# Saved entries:
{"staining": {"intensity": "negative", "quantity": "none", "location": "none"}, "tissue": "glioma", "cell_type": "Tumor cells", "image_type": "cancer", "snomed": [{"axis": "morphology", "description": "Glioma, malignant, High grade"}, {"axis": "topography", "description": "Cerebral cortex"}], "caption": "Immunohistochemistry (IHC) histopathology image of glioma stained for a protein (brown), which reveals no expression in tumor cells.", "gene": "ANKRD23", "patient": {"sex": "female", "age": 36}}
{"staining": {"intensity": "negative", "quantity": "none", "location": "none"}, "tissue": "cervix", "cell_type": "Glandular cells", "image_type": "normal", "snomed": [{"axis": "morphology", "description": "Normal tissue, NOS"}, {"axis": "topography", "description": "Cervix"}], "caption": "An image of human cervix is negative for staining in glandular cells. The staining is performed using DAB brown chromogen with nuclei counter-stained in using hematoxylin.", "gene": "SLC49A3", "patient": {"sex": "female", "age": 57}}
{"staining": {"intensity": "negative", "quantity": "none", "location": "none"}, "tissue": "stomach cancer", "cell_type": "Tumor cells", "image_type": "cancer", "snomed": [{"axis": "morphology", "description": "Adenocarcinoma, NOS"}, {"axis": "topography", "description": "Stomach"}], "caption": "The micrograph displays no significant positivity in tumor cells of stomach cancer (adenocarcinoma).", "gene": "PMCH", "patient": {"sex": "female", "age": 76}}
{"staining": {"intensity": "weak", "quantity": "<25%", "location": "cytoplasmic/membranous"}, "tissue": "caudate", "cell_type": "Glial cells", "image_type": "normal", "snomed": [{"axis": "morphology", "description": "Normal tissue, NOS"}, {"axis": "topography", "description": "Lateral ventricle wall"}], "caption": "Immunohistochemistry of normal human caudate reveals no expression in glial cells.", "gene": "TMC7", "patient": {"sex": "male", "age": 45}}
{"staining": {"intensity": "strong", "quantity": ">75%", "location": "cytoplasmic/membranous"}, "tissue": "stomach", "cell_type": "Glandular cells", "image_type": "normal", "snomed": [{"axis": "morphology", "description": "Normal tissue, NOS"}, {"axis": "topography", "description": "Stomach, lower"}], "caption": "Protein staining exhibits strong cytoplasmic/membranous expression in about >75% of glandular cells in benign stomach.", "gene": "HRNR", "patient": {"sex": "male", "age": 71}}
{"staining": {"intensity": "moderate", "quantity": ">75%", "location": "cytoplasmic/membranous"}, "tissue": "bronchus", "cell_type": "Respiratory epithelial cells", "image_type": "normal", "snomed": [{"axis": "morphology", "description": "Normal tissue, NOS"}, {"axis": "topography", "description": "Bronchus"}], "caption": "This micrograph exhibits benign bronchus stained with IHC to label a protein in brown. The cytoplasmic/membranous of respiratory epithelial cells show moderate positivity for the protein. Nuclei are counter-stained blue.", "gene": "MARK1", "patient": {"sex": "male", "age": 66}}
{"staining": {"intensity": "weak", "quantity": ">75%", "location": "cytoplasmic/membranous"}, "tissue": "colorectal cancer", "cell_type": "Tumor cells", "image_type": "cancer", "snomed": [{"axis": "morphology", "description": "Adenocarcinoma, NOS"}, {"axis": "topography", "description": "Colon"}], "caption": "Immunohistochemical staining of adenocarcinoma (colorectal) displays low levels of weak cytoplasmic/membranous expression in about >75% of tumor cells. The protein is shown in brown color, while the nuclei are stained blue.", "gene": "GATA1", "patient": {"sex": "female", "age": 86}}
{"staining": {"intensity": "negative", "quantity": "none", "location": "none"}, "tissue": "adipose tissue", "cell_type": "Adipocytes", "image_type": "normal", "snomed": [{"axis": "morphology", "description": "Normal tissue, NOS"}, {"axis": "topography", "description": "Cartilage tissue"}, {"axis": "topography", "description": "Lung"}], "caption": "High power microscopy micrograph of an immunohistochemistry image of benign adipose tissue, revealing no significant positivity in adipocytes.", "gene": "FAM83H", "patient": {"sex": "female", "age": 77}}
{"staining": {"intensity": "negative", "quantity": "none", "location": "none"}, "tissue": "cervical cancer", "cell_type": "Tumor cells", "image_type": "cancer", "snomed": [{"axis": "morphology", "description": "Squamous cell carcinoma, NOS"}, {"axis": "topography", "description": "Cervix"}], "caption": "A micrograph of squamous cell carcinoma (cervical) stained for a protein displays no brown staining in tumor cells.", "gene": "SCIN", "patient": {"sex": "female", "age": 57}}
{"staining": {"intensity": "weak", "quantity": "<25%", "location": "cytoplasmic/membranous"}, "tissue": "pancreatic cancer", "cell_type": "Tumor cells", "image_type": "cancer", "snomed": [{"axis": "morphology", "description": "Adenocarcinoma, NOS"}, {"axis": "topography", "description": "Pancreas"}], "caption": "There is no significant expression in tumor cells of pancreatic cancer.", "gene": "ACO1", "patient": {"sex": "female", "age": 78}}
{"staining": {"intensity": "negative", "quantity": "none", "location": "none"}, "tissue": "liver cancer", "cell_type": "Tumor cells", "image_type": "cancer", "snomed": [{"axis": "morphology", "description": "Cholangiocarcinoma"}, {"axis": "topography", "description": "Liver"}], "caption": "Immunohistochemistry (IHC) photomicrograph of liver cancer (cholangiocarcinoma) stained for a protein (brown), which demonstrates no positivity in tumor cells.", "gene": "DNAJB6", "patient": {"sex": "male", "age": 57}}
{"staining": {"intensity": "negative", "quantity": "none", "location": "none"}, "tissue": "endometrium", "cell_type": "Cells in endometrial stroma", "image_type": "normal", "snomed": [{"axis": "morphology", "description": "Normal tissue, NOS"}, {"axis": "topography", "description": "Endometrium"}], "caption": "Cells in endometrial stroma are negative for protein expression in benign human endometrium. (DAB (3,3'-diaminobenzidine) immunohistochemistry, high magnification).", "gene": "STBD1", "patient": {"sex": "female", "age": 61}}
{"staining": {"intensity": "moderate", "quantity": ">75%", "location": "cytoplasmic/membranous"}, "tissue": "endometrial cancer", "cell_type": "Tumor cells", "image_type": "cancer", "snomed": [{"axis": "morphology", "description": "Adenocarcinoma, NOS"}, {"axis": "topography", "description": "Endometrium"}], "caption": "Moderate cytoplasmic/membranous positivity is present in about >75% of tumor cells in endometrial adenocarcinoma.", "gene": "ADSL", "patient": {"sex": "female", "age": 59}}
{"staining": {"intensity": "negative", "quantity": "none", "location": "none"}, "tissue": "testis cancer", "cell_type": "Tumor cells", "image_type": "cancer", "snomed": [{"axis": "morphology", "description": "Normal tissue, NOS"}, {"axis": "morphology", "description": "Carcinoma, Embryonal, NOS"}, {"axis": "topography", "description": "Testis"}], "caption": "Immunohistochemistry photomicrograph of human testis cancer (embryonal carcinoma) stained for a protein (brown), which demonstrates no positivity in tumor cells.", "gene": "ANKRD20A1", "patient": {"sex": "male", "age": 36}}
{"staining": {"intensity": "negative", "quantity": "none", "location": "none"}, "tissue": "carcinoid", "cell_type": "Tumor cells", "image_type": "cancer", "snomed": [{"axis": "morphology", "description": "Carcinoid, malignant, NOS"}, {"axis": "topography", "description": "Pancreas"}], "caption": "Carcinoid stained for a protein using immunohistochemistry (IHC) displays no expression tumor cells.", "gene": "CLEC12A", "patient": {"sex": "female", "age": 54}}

# About this task:
The response must restate every entry word for word.

# Task response:
{"staining": {"intensity": "negative", "quantity": "none", "location": "none"}, "tissue": "glioma", "cell_type": "Tumor cells", "image_type": "cancer", "snomed": [{"axis": "morphology", "description": "Glioma, malignant, High grade"}, {"axis": "topography", "description": "Cerebral cortex"}], "caption": "Immunohistochemistry (IHC) histopathology image of glioma stained for a protein (brown), which reveals no expression in tumor cells.", "gene": "ANKRD23", "patient": {"sex": "female", "age": 36}}
{"staining": {"intensity": "negative", "quantity": "none", "location": "none"}, "tissue": "cervix", "cell_type": "Glandular cells", "image_type": "normal", "snomed": [{"axis": "morphology", "description": "Normal tissue, NOS"}, {"axis": "topography", "description": "Cervix"}], "caption": "An image of human cervix is negative for staining in glandular cells. The staining is performed using DAB brown chromogen with nuclei counter-stained in using hematoxylin.", "gene": "SLC49A3", "patient": {"sex": "female", "age": 57}}
{"staining": {"intensity": "negative", "quantity": "none", "location": "none"}, "tissue": "stomach cancer", "cell_type": "Tumor cells", "image_type": "cancer", "snomed": [{"axis": "morphology", "description": "Adenocarcinoma, NOS"}, {"axis": "topography", "description": "Stomach"}], "caption": "The micrograph displays no significant positivity in tumor cells of stomach cancer (adenocarcinoma).", "gene": "PMCH", "patient": {"sex": "female", "age": 76}}
{"staining": {"intensity": "weak", "quantity": "<25%", "location": "cytoplasmic/membranous"}, "tissue": "caudate", "cell_type": "Glial cells", "image_type": "normal", "snomed": [{"axis": "morphology", "description": "Normal tissue, NOS"}, {"axis": "topography", "description": "Lateral ventricle wall"}], "caption": "Immunohistochemistry of normal human caudate reveals no expression in glial cells.", "gene": "TMC7", "patient": {"sex": "male", "age": 45}}
{"staining": {"intensity": "strong", "quantity": ">75%", "location": "cytoplasmic/membranous"}, "tissue": "stomach", "cell_type": "Glandular cells", "image_type": "normal", "snomed": [{"axis": "morphology", "description": "Normal tissue, NOS"}, {"axis": "topography", "description": "Stomach, lower"}], "caption": "Protein staining exhibits strong cytoplasmic/membranous expression in about >75% of glandular cells in benign stomach.", "gene": "HRNR", "patient": {"sex": "male", "age": 71}}
{"staining": {"intensity": "moderate", "quantity": ">75%", "location": "cytoplasmic/membranous"}, "tissue": "bronchus", "cell_type": "Respiratory epithelial cells", "image_type": "normal", "snomed": [{"axis": "morphology", "description": "Normal tissue, NOS"}, {"axis": "topography", "description": "Bronchus"}], "caption": "This micrograph exhibits benign bronchus stained with IHC to label a protein in brown. The cytoplasmic/membranous of respiratory epithelial cells show moderate positivity for the protein. Nuclei are counter-stained blue.", "gene": "MARK1", "patient": {"sex": "male", "age": 66}}
{"staining": {"intensity": "weak", "quantity": ">75%", "location": "cytoplasmic/membranous"}, "tissue": "colorectal cancer", "cell_type": "Tumor cells", "image_type": "cancer", "snomed": [{"axis": "morphology", "description": "Adenocarcinoma, NOS"}, {"axis": "topography", "description": "Colon"}], "caption": "Immunohistochemical staining of adenocarcinoma (colorectal) displays low levels of weak cytoplasmic/membranous expression in about >75% of tumor cells. The protein is shown in brown color, while the nuclei are stained blue.", "gene": "GATA1", "patient": {"sex": "female", "age": 86}}
{"staining": {"intensity": "negative", "quantity": "none", "location": "none"}, "tissue": "adipose tissue", "cell_type": "Adipocytes", "image_type": "normal", "snomed": [{"axis": "morphology", "description": "Normal tissue, NOS"}, {"axis": "topography", "description": "Cartilage tissue"}, {"axis": "topography", "description": "Lung"}], "caption": "High power microscopy micrograph of an immunohistochemistry image of benign adipose tissue, revealing no significant positivity in adipocytes.", "gene": "FAM83H", "patient": {"sex": "female", "age": 77}}
{"staining": {"intensity": "negative", "quantity": "none", "location": "none"}, "tissue": "cervical cancer", "cell_type": "Tumor cells", "image_type": "cancer", "snomed": [{"axis": "morphology", "description": "Squamous cell carcinoma, NOS"}, {"axis": "topography", "description": "Cervix"}], "caption": "A micrograph of squamous cell carcinoma (cervical) stained for a protein displays no brown staining in tumor cells.", "gene": "SCIN", "patient": {"sex": "female", "age": 57}}
{"staining": {"intensity": "weak", "quantity": "<25%", "location": "cytoplasmic/membranous"}, "tissue": "pancreatic cancer", "cell_type": "Tumor cells", "image_type": "cancer", "snomed": [{"axis": "morphology", "description": "Adenocarcinoma, NOS"}, {"axis": "topography", "description": "Pancreas"}], "caption": "There is no significant expression in tumor cells of pancreatic cancer.", "gene": "ACO1", "patient": {"sex": "female", "age": 78}}
{"staining": {"intensity": "negative", "quantity": "none", "location": "none"}, "tissue": "liver cancer", "cell_type": "Tumor cells", "image_type": "cancer", "snomed": [{"axis": "morphology", "description": "Cholangiocarcinoma"}, {"axis": "topography", "description": "Liver"}], "caption": "Immunohistochemistry (IHC) photomicrograph of liver cancer (cholangiocarcinoma) stained for a protein (brown), which demonstrates no positivity in tumor cells.", "gene": "DNAJB6", "patient": {"sex": "male", "age": 57}}
{"staining": {"intensity": "negative", "quantity": "none", "location": "none"}, "tissue": "endometrium", "cell_type": "Cells in endometrial stroma", "image_type": "normal", "snomed": [{"axis": "morphology", "description": "Normal tissue, NOS"}, {"axis": "topography", "description": "Endometrium"}], "caption": "Cells in endometrial stroma are negative for protein expression in benign human endometrium. (DAB (3,3'-diaminobenzidine) immunohistochemistry, high magnification).", "gene": "STBD1", "patient": {"sex": "female", "age": 61}}
{"staining": {"intensity": "moderate", "quantity": ">75%", "location": "cytoplasmic/membranous"}, "tissue": "endometrial cancer", "cell_type": "Tumor cells", "image_type": "cancer", "snomed": [{"axis": "morphology", "description": "Adenocarcinoma, NOS"}, {"axis": "topography", "description": "Endometrium"}], "caption": "Moderate cytoplasmic/membranous positivity is present in about >75% of tumor cells in endometrial adenocarcinoma.", "gene": "ADSL", "patient": {"sex": "female", "age": 59}}
{"staining": {"intensity": "negative", "quantity": "none", "location": "none"}, "tissue": "testis cancer", "cell_type": "Tumor cells", "image_type": "cancer", "snomed": [{"axis": "morphology", "description": "Normal tissue, NOS"}, {"axis": "morphology", "description": "Carcinoma, Embryonal, NOS"}, {"axis": "topography", "description": "Testis"}], "caption": "Immunohistochemistry photomicrograph of human testis cancer (embryonal carcinoma) stained for a protein (brown), which demonstrates no positivity in tumor cells.", "gene": "ANKRD20A1", "patient": {"sex": "male", "age": 36}}
{"staining": {"intensity": "negative", "quantity": "none", "location": "none"}, "tissue": "carcinoid", "cell_type": "Tumor cells", "image_type": "cancer", "snomed": [{"axis": "morphology", "description": "Carcinoid, malignant, NOS"}, {"axis": "topography", "description": "Pancreas"}], "caption": "Carcinoid stained for a protein using immunohistochemistry (IHC) displays no expression tumor cells.", "gene": "CLEC12A", "patient": {"sex": "female", "age": 54}}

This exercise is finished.